= Beginning of Section =

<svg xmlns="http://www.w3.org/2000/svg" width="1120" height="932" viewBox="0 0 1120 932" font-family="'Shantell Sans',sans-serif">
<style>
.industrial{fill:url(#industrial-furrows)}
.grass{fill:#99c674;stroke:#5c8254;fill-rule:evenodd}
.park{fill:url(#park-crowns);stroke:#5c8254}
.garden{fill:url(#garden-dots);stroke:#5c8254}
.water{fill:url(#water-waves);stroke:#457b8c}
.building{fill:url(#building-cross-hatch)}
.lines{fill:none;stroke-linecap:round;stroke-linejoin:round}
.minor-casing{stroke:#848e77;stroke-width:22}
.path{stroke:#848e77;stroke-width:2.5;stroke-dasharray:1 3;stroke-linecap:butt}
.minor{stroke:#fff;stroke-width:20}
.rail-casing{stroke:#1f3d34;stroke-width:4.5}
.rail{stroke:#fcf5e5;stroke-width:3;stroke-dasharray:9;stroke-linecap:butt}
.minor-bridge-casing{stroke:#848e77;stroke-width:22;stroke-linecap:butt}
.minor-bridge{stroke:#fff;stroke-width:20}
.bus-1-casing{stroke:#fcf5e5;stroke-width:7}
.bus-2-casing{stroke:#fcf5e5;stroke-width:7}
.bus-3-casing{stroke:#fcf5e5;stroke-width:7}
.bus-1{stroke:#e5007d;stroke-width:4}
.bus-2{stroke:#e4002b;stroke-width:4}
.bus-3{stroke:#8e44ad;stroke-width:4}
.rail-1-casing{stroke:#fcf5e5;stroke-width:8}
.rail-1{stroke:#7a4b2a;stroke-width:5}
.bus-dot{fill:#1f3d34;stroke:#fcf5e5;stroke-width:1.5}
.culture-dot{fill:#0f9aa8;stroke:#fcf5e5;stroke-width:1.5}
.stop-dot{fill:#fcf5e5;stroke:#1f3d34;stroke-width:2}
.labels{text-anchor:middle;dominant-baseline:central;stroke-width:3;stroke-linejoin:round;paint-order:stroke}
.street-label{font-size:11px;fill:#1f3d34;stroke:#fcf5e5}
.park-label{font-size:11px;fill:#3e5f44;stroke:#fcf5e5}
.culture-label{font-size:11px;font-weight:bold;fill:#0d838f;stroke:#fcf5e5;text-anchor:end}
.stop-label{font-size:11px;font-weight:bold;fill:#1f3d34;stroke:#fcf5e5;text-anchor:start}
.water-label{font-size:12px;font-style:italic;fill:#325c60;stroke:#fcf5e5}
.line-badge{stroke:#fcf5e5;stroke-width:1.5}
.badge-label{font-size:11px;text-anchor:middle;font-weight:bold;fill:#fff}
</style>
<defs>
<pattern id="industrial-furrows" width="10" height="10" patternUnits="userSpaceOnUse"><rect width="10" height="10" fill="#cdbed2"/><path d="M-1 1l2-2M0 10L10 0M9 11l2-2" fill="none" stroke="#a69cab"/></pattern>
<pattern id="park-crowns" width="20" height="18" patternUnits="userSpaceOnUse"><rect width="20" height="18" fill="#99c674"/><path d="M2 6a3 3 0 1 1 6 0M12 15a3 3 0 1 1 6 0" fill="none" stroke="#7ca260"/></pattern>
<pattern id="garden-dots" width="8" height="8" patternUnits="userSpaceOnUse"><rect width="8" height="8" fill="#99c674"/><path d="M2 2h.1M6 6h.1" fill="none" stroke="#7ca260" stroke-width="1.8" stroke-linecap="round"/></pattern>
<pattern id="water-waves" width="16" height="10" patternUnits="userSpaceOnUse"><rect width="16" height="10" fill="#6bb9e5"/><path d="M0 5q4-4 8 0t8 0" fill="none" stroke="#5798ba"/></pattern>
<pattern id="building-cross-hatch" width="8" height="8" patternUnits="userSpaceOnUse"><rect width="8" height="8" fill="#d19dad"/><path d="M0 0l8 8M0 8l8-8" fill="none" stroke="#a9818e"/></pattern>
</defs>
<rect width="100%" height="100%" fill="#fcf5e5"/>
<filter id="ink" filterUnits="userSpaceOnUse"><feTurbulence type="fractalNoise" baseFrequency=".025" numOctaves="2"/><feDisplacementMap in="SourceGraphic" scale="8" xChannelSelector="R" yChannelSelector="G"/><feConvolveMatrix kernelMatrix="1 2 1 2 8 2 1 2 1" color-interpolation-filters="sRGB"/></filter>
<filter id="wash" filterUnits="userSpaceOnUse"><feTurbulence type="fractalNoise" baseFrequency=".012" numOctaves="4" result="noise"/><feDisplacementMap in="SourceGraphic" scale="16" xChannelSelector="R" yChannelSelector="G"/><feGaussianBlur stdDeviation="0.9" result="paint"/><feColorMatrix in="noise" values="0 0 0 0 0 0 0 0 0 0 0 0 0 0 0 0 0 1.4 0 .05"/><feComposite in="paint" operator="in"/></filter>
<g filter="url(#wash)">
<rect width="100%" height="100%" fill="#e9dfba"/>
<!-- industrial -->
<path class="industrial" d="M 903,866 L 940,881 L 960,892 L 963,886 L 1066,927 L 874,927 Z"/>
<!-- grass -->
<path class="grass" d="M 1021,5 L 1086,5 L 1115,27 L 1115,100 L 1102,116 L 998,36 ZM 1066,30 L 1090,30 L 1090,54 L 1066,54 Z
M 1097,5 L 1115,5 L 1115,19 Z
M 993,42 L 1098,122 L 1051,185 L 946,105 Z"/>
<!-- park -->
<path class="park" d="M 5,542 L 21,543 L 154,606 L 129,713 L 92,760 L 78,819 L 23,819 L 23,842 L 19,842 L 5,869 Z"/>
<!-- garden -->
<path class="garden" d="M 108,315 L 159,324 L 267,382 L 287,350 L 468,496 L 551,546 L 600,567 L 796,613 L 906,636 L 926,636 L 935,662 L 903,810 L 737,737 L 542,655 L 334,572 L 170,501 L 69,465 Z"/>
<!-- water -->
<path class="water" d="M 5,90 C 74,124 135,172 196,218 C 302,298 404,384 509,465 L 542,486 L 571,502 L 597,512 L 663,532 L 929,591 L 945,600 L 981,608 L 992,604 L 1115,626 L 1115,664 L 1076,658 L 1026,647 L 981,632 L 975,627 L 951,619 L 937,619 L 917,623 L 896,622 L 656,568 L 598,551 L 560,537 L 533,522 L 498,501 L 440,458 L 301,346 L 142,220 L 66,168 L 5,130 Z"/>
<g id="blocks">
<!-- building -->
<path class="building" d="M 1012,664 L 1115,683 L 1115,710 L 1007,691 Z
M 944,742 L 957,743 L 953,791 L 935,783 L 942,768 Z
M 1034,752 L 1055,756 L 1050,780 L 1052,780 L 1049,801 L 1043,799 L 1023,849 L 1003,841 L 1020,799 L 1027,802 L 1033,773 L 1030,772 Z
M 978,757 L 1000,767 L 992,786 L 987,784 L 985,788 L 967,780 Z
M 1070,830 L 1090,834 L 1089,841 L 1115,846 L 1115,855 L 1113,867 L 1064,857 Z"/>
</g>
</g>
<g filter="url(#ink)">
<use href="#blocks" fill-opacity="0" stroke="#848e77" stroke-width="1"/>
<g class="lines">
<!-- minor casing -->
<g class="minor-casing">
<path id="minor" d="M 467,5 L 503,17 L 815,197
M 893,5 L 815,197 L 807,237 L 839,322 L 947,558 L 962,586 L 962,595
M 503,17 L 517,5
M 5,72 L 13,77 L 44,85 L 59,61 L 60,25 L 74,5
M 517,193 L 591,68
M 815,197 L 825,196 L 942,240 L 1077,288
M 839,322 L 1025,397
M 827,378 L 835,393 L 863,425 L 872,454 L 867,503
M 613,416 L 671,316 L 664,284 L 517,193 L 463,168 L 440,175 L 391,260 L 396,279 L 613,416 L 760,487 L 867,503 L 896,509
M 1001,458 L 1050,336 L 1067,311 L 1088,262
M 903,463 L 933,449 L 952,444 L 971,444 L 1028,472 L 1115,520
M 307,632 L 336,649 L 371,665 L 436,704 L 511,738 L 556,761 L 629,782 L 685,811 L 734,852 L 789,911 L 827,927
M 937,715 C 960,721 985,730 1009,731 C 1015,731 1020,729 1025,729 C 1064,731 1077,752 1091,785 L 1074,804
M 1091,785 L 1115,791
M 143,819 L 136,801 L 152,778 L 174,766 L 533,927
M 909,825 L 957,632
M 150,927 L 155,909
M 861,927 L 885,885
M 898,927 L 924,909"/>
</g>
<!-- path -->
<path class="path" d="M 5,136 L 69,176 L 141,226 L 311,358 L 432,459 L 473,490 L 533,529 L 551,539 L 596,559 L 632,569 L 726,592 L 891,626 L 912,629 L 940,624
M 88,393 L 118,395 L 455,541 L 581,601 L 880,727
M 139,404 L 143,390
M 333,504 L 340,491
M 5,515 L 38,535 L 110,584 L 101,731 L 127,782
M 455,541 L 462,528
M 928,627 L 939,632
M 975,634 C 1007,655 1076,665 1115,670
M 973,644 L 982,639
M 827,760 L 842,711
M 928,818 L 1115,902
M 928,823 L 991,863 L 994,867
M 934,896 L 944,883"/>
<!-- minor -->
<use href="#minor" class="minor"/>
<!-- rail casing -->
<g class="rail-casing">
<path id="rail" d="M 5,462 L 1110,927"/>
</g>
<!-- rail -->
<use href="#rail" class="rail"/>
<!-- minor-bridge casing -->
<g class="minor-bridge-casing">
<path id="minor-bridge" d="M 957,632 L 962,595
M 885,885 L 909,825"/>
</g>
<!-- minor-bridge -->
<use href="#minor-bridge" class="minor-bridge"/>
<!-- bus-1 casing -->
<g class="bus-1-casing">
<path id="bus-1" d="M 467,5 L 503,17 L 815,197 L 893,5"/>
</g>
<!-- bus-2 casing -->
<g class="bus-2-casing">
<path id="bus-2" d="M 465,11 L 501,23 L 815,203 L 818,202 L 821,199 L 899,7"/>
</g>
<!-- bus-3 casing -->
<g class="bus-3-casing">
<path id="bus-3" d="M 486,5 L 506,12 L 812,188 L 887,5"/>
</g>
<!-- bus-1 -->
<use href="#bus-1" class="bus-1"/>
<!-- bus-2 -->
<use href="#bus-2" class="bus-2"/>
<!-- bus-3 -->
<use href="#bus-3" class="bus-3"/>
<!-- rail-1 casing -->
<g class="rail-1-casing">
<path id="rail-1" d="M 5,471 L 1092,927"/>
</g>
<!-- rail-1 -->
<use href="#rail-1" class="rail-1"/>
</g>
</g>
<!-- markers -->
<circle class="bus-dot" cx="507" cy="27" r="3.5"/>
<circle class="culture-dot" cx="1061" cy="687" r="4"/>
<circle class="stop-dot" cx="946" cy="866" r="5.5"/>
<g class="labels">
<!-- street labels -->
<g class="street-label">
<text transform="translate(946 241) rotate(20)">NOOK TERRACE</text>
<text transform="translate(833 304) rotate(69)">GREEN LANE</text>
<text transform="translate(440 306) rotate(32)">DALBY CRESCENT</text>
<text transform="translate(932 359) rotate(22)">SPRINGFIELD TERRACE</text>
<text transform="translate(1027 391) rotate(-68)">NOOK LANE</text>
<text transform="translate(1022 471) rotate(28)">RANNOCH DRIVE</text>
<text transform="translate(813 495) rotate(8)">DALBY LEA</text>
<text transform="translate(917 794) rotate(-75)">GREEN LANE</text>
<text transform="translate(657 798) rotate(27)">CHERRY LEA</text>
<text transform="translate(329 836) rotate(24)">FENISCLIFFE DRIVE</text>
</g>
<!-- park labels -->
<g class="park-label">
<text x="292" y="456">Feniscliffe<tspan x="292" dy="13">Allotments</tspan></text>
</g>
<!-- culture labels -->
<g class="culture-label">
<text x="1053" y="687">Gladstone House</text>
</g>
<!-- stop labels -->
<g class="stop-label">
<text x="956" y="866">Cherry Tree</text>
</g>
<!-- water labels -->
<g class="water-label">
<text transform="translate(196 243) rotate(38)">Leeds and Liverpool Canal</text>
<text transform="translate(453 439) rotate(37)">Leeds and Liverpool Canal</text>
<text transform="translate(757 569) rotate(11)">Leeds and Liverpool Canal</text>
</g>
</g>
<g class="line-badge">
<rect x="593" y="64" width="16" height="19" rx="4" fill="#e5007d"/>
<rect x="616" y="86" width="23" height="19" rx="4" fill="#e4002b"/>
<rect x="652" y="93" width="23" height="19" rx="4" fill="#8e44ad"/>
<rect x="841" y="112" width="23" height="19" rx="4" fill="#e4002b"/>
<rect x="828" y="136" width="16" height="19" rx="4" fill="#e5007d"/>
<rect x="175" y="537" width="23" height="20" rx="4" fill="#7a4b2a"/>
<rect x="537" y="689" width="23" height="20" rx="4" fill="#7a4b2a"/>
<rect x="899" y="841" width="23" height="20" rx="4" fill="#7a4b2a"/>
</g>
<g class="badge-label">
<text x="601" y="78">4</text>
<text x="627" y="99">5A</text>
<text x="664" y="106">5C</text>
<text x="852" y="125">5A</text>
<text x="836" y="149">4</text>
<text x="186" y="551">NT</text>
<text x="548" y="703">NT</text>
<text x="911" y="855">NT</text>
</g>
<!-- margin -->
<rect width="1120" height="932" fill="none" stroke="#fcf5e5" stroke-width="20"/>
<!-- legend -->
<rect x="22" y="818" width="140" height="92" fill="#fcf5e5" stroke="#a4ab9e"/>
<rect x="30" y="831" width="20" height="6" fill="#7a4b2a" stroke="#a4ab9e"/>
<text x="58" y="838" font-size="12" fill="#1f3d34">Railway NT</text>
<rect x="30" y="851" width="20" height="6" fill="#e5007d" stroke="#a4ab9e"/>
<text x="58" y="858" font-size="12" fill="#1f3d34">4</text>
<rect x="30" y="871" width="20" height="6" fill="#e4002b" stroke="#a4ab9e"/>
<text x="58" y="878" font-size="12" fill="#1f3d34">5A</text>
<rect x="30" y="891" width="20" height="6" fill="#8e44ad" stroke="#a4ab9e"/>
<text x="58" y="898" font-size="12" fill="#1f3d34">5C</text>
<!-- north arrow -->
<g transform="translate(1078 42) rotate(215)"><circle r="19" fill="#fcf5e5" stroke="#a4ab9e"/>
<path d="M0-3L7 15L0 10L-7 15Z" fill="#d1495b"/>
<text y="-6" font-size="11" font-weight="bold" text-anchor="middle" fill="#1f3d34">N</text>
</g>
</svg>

= End of Section =

WHAT IS REQUIRED
Please copy the lines above from the line with "L 1007,691 Z" up to and including the line with "<!-- minor -->", exactly as written and with nothing else.

ANSWER SECTION
<path class="building" d="M 1012,664 L 1115,683 L 1115,710 L 1007,691 Z
M 944,742 L 957,743 L 953,791 L 935,783 L 942,768 Z
M 1034,752 L 1055,756 L 1050,780 L 1052,780 L 1049,801 L 1043,799 L 1023,849 L 1003,841 L 1020,799 L 1027,802 L 1033,773 L 1030,772 Z
M 978,757 L 1000,767 L 992,786 L 987,784 L 985,788 L 967,780 Z
M 1070,830 L 1090,834 L 1089,841 L 1115,846 L 1115,855 L 1113,867 L 1064,857 Z"/>
</g>
</g>
<g filter="url(#ink)">
<use href="#blocks" fill-opacity="0" stroke="#848e77" stroke-width="1"/>
<g class="lines">
<!-- minor casing -->
<g class="minor-casing">
<path id="minor" d="M 467,5 L 503,17 L 815,197
M 893,5 L 815,197 L 807,237 L 839,322 L 947,558 L 962,586 L 962,595
M 503,17 L 517,5
M 5,72 L 13,77 L 44,85 L 59,61 L 60,25 L 74,5
M 517,193 L 591,68
M 815,197 L 825,196 L 942,240 L 1077,288
M 839,322 L 1025,397
M 827,378 L 835,393 L 863,425 L 872,454 L 867,503
M 613,416 L 671,316 L 664,284 L 517,193 L 463,168 L 440,175 L 391,260 L 396,279 L 613,416 L 760,487 L 867,503 L 896,509
M 1001,458 L 1050,336 L 1067,311 L 1088,262
M 903,463 L 933,449 L 952,444 L 971,444 L 1028,472 L 1115,520
M 307,632 L 336,649 L 371,665 L 436,704 L 511,738 L 556,761 L 629,782 L 685,811 L 734,852 L 789,911 L 827,927
M 937,715 C 960,721 985,730 1009,731 C 1015,731 1020,729 1025,729 C 1064,731 1077,752 1091,785 L 1074,804
M 1091,785 L 1115,791
M 143,819 L 136,801 L 152,778 L 174,766 L 533,927
M 909,825 L 957,632
M 150,927 L 155,909
M 861,927 L 885,885
M 898,927 L 924,909"/>
</g>
<!-- path -->
<path class="path" d="M 5,136 L 69,176 L 141,226 L 311,358 L 432,459 L 473,490 L 533,529 L 551,539 L 596,559 L 632,569 L 726,592 L 891,626 L 912,629 L 940,624
M 88,393 L 118,395 L 455,541 L 581,601 L 880,727
M 139,404 L 143,390
M 333,504 L 340,491
M 5,515 L 38,535 L 110,584 L 101,731 L 127,782
M 455,541 L 462,528
M 928,627 L 939,632
M 975,634 C 1007,655 1076,665 1115,670
M 973,644 L 982,639
M 827,760 L 842,711
M 928,818 L 1115,902
M 928,823 L 991,863 L 994,867
M 934,896 L 944,883"/>
<!-- minor -->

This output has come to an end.